Gateway API Endpoints#

The gateway (port 3000) serves three API formats on a single port:

EndpointFormatTypical Clients
POST /v1/chat/completionsOpenAI Chat CompletionsCursor, Continue, Cline, OpenAI SDK
POST /v1/messagesAnthropic Messages APIClaude Code, Anthropic SDK
POST /v1/responsesOpenAI Responses APIOpenAI SDK (2025 format)
GET /v1/modelsOpenAI Models listAll clients

All endpoints accept tw- API keys via the Authorization: Bearer header.


9. Upgrading#

9.1 Database Migrations#

Migrations are run automatically when the server starts. The sqlx migrate system tracks which migrations have been applied in a _sqlx_migrations table and only runs new ones.

Important: Always back up your database before upgrading to a new version that includes schema changes.

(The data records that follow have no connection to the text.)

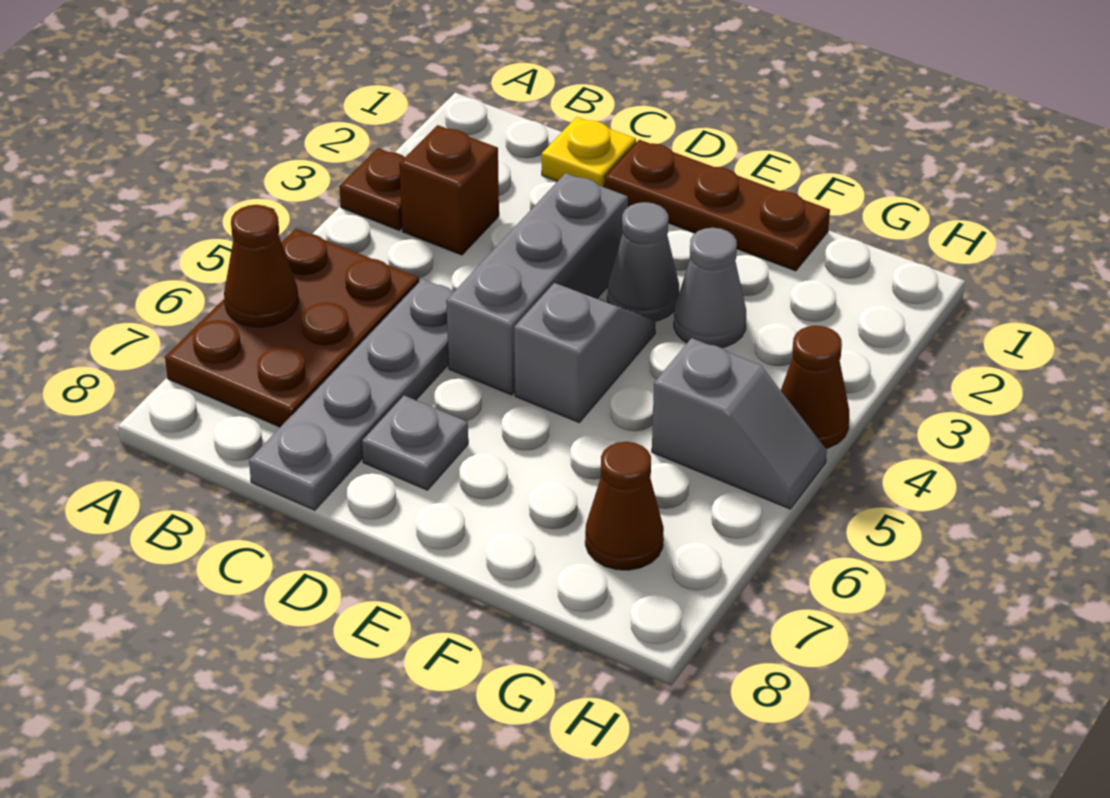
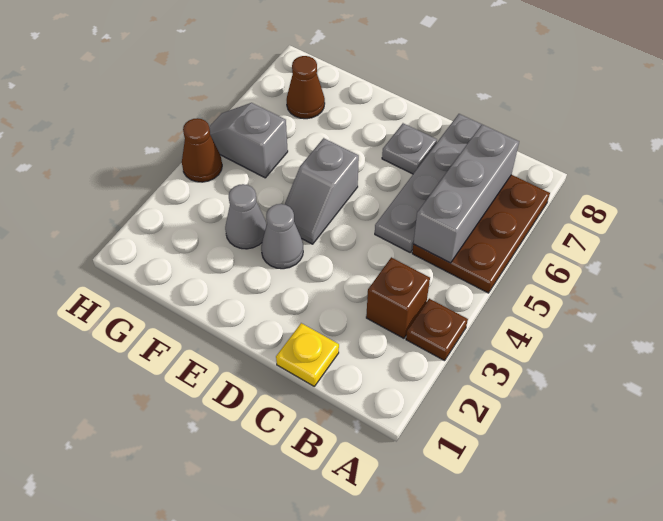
brown 1x1 cone [224,205,299,327] -> none
brown 1x3 plate [604,140,830,271] -> none
grey 1x3 brick [446,173,628,395] -> grey 1x3 brick moved to [413,125,519,263]

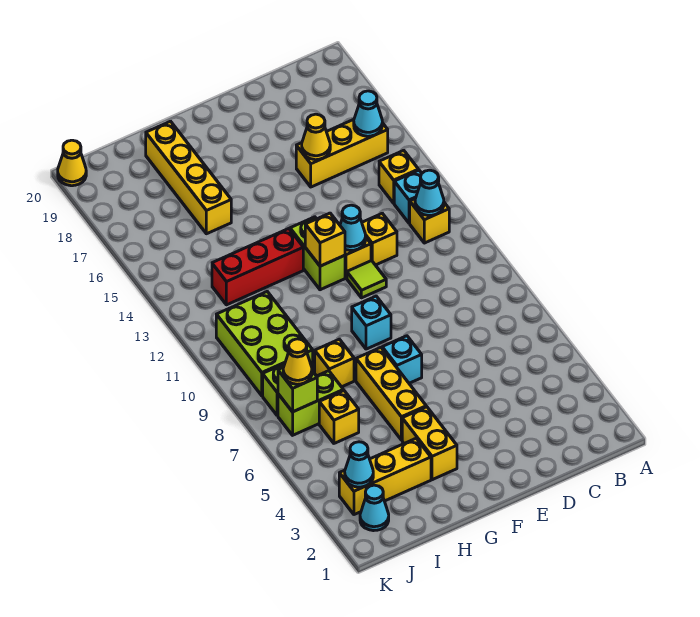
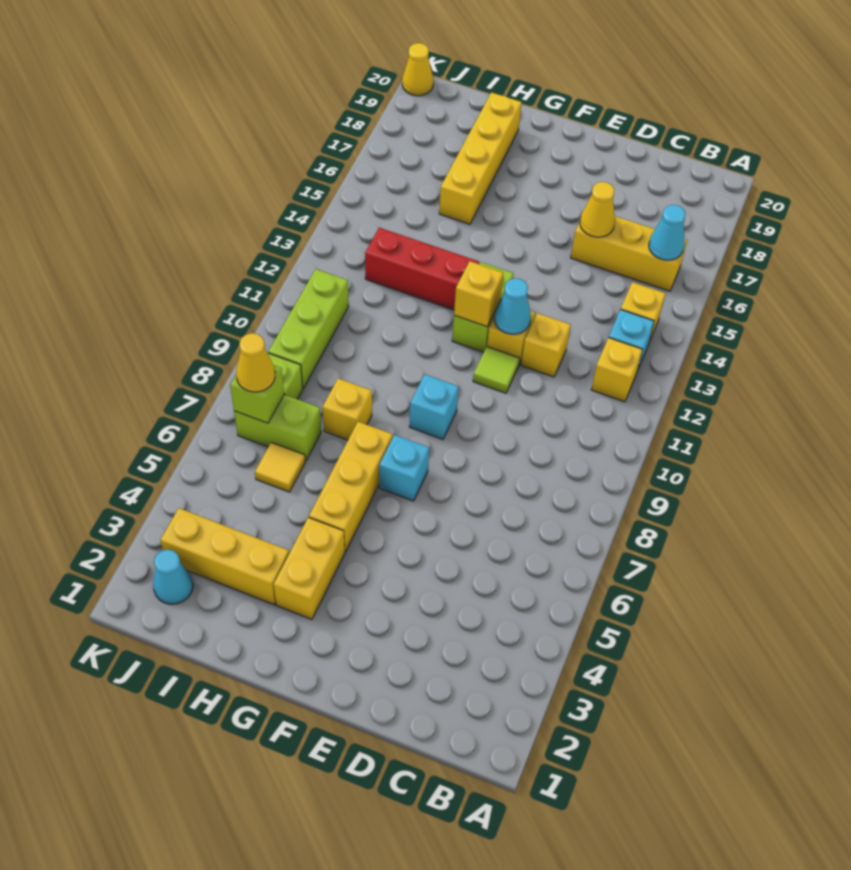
cyan 1x1 cone [415,170,444,216] -> none
yellow 1x1 brick [319,391,359,443] -> yellow 1x1 tile [255,442,305,492]
lime 2x3 brick [216,292,313,396] -> lime 1x3 brick [268,269,349,388]
cyan 1x1 cone [345,442,373,487] -> none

9.2 Rolling Updates (Kubernetes)#

The server is stateless, so rolling updates work out of the box:

# Update the image tag
helm upgrade think-watch deploy/helm/think-watch \
  --set image.server.tag=0.2.0 \
  --reuse-values

Kubernetes will perform a rolling update, starting new pods before terminating old ones. The first new pod to start will run any pending database migrations.

Tip: Set maxSurge: 1 and maxUnavailable: 0 in your deployment strategy to ensure zero downtime during upgrades.

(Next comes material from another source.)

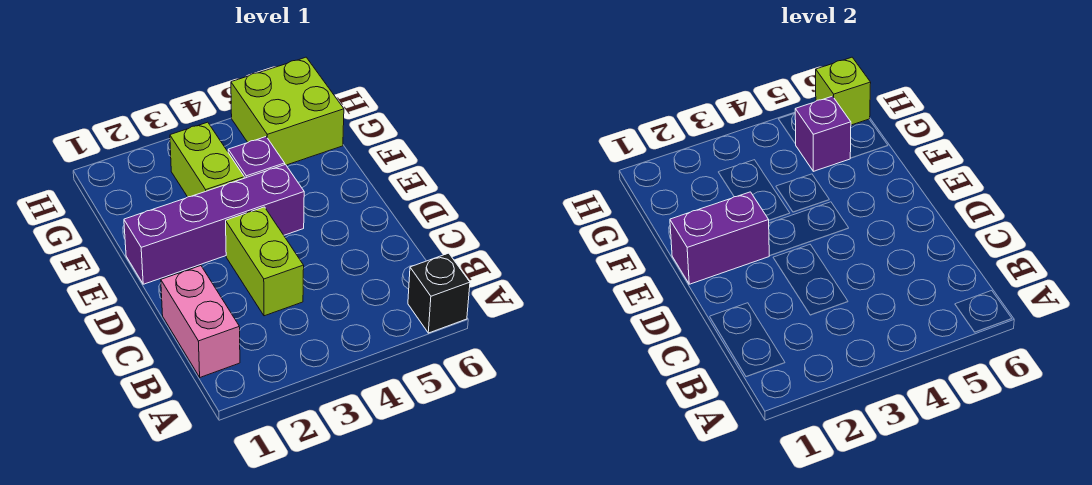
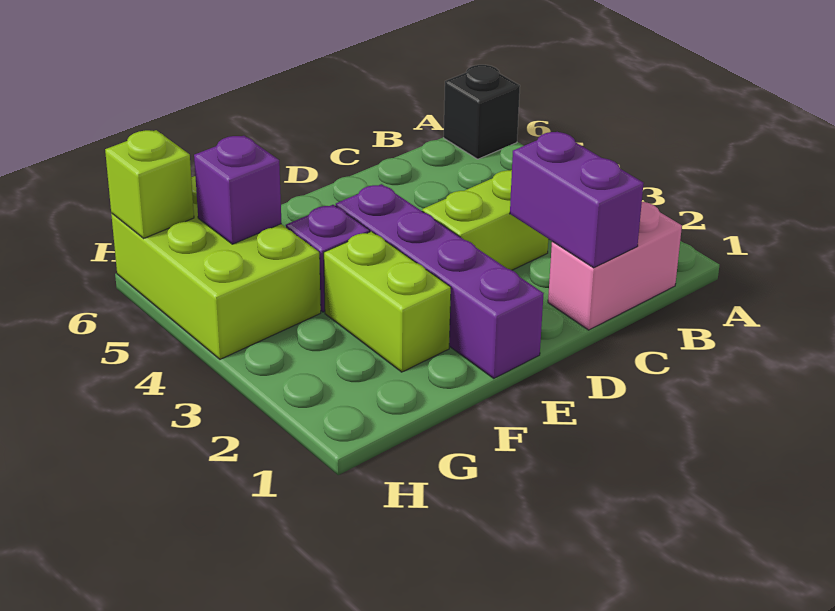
purple 1x2 brick [670,192,769,284] -> purple 1x2 brick moved to [510,132,644,268]
lime 1x2 brick [170,122,244,197] -> lime 1x2 brick turned to [324,231,451,372]
lime 2x2 brick [231,57,344,165] -> lime 2x3 brick [111,176,321,359]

9.3 Docker Compose Updates#

# Pull new images or rebuild
docker compose -f deploy/docker-compose.yml --env-file .env.production build

# Restart with new images (database migrations run on startup)
docker compose -f deploy/docker-compose.yml --env-file .env.production up -d

9.4 Breaking Changes Policy#

  • Patch versions (0.1.x): Bug fixes only. No migration changes. Safe to upgrade without review.
  • Minor versions (0.x.0): May include new migrations that add tables or columns. Always backward-compatible. Review the changelog.
  • Major versions (x.0.0): May include breaking API changes, destructive migrations, or configuration changes. Read the upgrade guide carefully before proceeding.

Check the project changelog or release notes for migration details before upgrading.